To sign up for a club, you typically have to pay a monthly due. Now depending on the type of club, this monthly due answers different expenses related to the club. In most flying clubs also you must purchase a "share" of the aircraft. This again depends on the type of club mentioned below.

One type of club that you could join is the equity club. As its name suggests, your membership equals to you buying a equity in the club. That is, a part ownership of each aircraft in the inventory of the club. Equity clubs are generally more expensive because the dues that you will pay will be used to pay for expenses such as aircraft insurance, and maintenance. You also would have to rent the aircraft hourly when you want to use one of them.
A non-equity club, on the other hand, is a less expensive alternative to equity clubs, since members are not buying part-ownership of the aircraft. The fees or dues they charge monthly are generally lower than that of equity clubs, and are also used to help cover the fixed costs of the aircraft. Just like the equity club, you also have to pay an hourly rate for renting the aircraft for your flight lessons.

Choosing a Flying Club

Selection of a flying club would depend on your financial capability and your dedication to the hobby. If your hoping to own part of the airplane then an equity club is the route for you to go. Otherwise, it would be good to join a non-equity club as it is easier on one’s pockets.

You might also want to consider the size of the club when you are looking at your options. Irregardless of their being an equity or a non-equity club, the more members there is, the lower the fees as the number of members can help answer for the costs of the club’s aircraft. However to the flip side you have less aircraft availability.

9 Responses to “Joining a Flying Club”

  1. I would disagree that equity clubs are more expensive than non-equity clubs. Most equity clubs are actually owned by the members, so no one is trying to make a profit on the club operations.

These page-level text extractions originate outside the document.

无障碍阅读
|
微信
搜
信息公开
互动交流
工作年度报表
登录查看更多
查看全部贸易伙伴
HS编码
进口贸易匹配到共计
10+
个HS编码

    In fact, most non-equity clubs aren't flying clubs at all. They are either for-profit FBOs or flight training operations that call themselves flying clubs. They often pay employees to manage the club, while true equity clubs are managed by volunteer members.

    Granted, the up-front expense of joining an equity club is high. But you should expect much lower per-hour rates that will pay off for frequent fliers. For example, in my club we charge about $20-$30/hour (excluding fuel) for our single engine aircraft plus $180/month for dues.

    What equity clubs require is commitment. They don't pay unless you join, fly, and hang around. So choose wisely, just as you would choose an airplane partner.

    Another thing: we equity club members typically take great care of our airplanes. After all, they're ours, and will remain ours for years.

    If you don't fly much, perhaps an equity club is not for you. You're better off renting. But for those of us who fly 70-100 or more hours/year, equity clubs are the cheapest way to fly.

    Paul

  2. You can buy into our group for $10,000 (five partners) and get to fly a Cardinal w/a new 430W and Stec 20 autopilot, freshly repainted. In addition to the buy-in, it will cost you $100/month and $70/hr. wet, tach time. You can't beat that deal with a stick.

  3. There is an alternative to paying a rediculous amount just to "buy in", and that really is a non-equity club. The club is called the Westosha Flying Club in Wilmot Wisconsin. The board is made up of volunteers, but some of the members draw a salary to compensate them for the amount of time they spend working for the club. Last time I was a member it was 300 dollars to join, a monthly fee of less than 100 dollars, AND you could rent a 172sp for 78 an hour WET! They had 2 172sp, 2 172 p, 2 150. And while you didnt drop 10K just to say you owned them, you were part owner of the aircraft, if you left the club, you were not part owner anymore. Thus you were covered under their insurance as a named pilot, and didnt need to worry about renter insurance. It was a great group of guys, at a great lil airport, and I would still be a member now if I didnt move to florida. It is a great idea, that anyone can follow. Ownership without paying 10k upfront, not-for-profit while paying some of the members draw a modest salary for their work, Very cheap rental rates, and a great airport. http://www.directwfc.com check it out!

  4. I'm in a club in western Maryland and love it. $100 to join and $30 a month membership fees. We have two 172's at $65 and hour wet and archer $75 and hour wet. All the aircraft are hangared and the membership takes good care of the planes. As a low time pilot this is a great way for to me to fly and do it at a reasonable cost. Maybe one day I can talk the wife into getting our own plane.

  5. Would like to find a club to join, edition, nj area, now flying out of n51. It is a 50 min drive each way, and the few planes that they have are always taken by the school.

  6. Delaware Valley Aviation has been based at Northeast Philadelphia Aiport (KPNE) since 1954. We have two excellent planes: a Piper Archer III with a brand-new leather interior, and a Piper Lance (six seats, retractable gear). Both planes are hangared and have WAAS-enabled GPS, among many other fine features. Safe and inexpensive flying are our goals. Check us out at http://phillyflyingclub.com !

  7. Anyone know of a club I can join/inquire about in S. Florida Miami area?

  8. Robert Gaynor Says:
    July 30th, 2012 at 10:38 am

    I am looking to start a non-equity club in Boca Raton, FL. I will be buying a plane very soon (as soon as I find the right one). It will be a Piper Archer or Cherokee. I will be only taking on two possibly three members and will be very particular of who I accept since the plane will be mine. I won't be trying to turn a profit, just be able to afford a hanger instead of tie down and offset some of my costs. Still working through the details.

  9. Robert, did you ever end up starting the club in Boca? I would be interested in joining.